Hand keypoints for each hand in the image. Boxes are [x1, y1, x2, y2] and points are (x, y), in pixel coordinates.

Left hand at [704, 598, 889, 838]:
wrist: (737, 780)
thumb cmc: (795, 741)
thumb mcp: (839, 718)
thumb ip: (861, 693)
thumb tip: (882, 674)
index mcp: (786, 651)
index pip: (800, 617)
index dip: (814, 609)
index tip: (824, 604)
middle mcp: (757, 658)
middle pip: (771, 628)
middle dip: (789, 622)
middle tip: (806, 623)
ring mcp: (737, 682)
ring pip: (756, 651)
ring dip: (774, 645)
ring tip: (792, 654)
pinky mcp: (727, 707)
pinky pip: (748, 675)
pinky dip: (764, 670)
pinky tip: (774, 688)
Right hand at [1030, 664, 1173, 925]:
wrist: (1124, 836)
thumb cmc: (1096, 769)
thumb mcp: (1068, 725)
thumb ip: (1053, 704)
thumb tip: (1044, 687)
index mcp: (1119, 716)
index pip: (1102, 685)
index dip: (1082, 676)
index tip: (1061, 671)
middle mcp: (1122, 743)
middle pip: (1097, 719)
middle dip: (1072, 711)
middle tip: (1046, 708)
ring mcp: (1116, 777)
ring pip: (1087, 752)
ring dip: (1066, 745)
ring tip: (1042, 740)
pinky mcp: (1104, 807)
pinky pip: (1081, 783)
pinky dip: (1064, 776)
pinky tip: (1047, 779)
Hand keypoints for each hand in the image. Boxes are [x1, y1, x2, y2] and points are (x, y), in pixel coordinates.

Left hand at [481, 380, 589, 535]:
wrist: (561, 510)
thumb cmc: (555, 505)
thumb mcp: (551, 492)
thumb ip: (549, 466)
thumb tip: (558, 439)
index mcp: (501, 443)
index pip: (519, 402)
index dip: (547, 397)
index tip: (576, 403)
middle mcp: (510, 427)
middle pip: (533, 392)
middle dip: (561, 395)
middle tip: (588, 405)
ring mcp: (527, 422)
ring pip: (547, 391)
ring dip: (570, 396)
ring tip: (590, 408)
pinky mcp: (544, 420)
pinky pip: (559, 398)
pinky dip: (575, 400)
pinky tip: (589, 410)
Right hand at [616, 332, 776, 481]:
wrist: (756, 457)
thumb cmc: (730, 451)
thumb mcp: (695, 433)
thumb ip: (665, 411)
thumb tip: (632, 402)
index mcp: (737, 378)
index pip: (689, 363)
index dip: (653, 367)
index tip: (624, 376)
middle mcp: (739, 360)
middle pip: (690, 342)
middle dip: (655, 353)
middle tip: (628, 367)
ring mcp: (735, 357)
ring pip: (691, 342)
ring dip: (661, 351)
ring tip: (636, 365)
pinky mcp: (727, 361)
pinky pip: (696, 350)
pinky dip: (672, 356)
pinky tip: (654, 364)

---

Assignment: Using the records above, set down exactly the lines from the one with "middle mcp: (757, 658)" through the one with "middle mcp: (739, 360)", inclusive, and nothing more.

Solution below:
middle mcp: (757, 658)
middle pip: (771, 628)
middle dip: (789, 622)
middle tip: (806, 623)
ring mcp: (737, 682)
ring pip: (756, 651)
ring dip: (774, 645)
ring tip: (792, 654)
pinky mcp: (727, 707)
pinky pip: (748, 675)
pinky dip: (764, 670)
pinky tip: (774, 688)
Right hand at [1030, 664, 1173, 925]:
wrist: (1124, 836)
thumb cmc: (1096, 769)
thumb mcp: (1068, 725)
thumb ip: (1053, 704)
thumb tip: (1044, 687)
index mcp: (1119, 716)
index pip: (1102, 685)
index dip: (1082, 676)
index tip: (1061, 671)
middle mcp: (1122, 743)
middle pip: (1097, 719)
middle dip: (1072, 711)
middle tip: (1046, 708)
ring mcp: (1116, 777)
ring pip: (1087, 752)
ring dip: (1066, 745)
ring tip: (1042, 740)
pinky mcp: (1104, 807)
pinky pip: (1081, 783)
pinky dip: (1064, 776)
pinky tip: (1047, 779)
Hand keypoints for each hand in the image. Boxes are [x1, y1, x2, y2] and points are (x, y), in pixel coordinates.

Left hand at [481, 380, 589, 535]:
wrist: (561, 510)
thumb cmc: (555, 505)
thumb mcp: (551, 492)
thumb ip: (549, 466)
thumb tip: (558, 439)
index mcp: (501, 443)
index pip: (519, 402)
index dip: (547, 397)
index tip: (576, 403)
middle mcp: (510, 427)
middle pip: (533, 392)
middle dip: (561, 395)
middle tip: (588, 405)
ring mcp: (527, 422)
ring pip: (547, 391)
ring dip: (570, 396)
ring tip: (590, 408)
pinky mcp: (544, 420)
pinky pip: (559, 398)
pinky dip: (575, 400)
pinky tip: (589, 410)
Right hand at [616, 332, 776, 481]:
wrist: (756, 457)
thumb cmc: (730, 451)
thumb mcp: (695, 433)
thumb ip: (665, 411)
thumb tip: (632, 402)
index mcp: (737, 378)
index pip: (689, 363)
index dip: (653, 367)
index tip: (624, 376)
middle mcp: (739, 360)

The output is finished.